Time Period3 Months [change]
DirectionMoves Against 
StrengthInsignificant
Accuracy100.0%
ValuesDaily Returns

Bank of San  vs.  National Capital Bank

 Performance 
       Timeline  
Bank of San Francisco 

Risk-Adjusted Performance

Very Weak

 
Weak
 
Strong
Over the last 90 days Bank of San has generated negative risk-adjusted returns adding no value to investors with long positions. In spite of very healthy technical and fundamental indicators, Bank of San Francisco is not utilizing all of its potentials. The current stock price disarray, may contribute to short-term losses for the investors.
National Capital Bank 

Risk-Adjusted Performance

Solid

 
Weak
 
Strong
Compared to the overall equity markets, risk-adjusted returns on investments in National Capital Bank are ranked lower than 16 (%) of all global equities and portfolios over the last 90 days. Despite somewhat weak fundamental indicators, National Capital sustained solid returns over the last few months and may actually be approaching a breakup point.
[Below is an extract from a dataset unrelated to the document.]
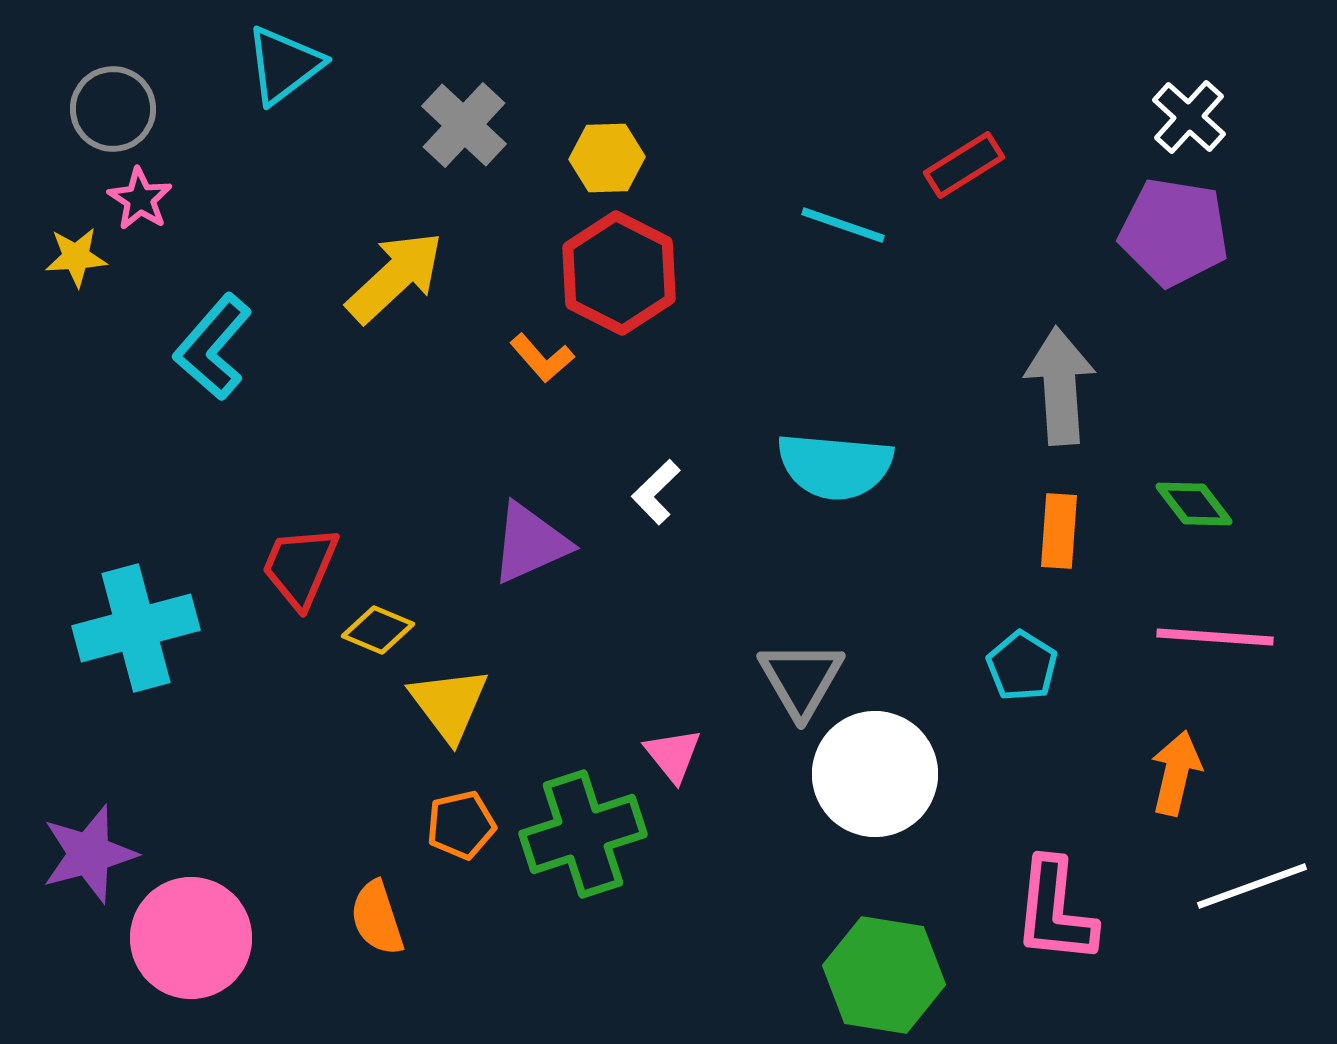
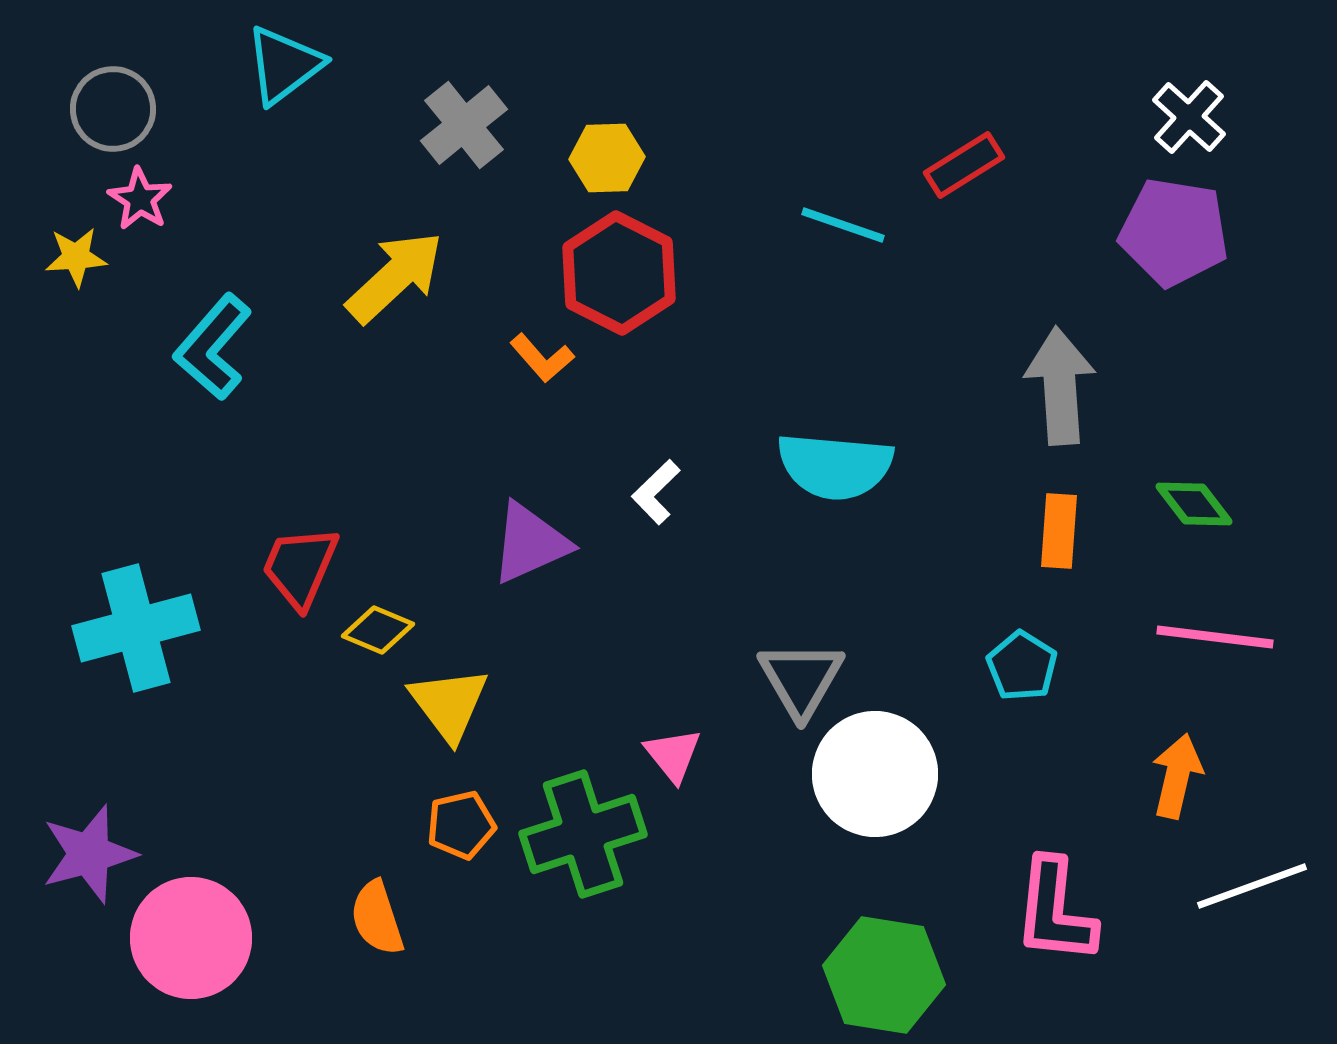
gray cross: rotated 8 degrees clockwise
pink line: rotated 3 degrees clockwise
orange arrow: moved 1 px right, 3 px down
Bank of San Francisco and National Capital Volatility Contrast

   Predicted Return Density   
       Returns  

Pair Trading with Bank of San Francisco and National Capital

The main advantage of trading using opposite Bank of San Francisco and National Capital positions is that it hedges away some unsystematic risk. Because of two separate transactions, even if Bank of San Francisco position performs unexpectedly, National Capital can make up some of the losses. Pair trading also minimizes risk from directional movements in the market. For example, if an entire industry or sector drops because of unexpected headlines, the short position in National Capital will offset losses from the drop in National Capital's long position.
The idea behind Bank of San and National Capital Bank pairs trading is to make the combined position market-neutral, meaning the overall market's direction will not affect its win or loss (or potential downside or upside). This can be achieved by designing a pairs trade with two highly correlated stocks or equities that operate in a similar space or sector, making it possible to obtain profits through simple and relatively low-risk investment.
Check out your portfolio center.
Note that this page's information should be used as a complementary analysis to find the right mix of equity instruments to add to your existing portfolios or create a brand new portfolio. You can also try the Sign In To Macroaxis module to sign in to explore Macroaxis' wealth optimization platform and fintech modules.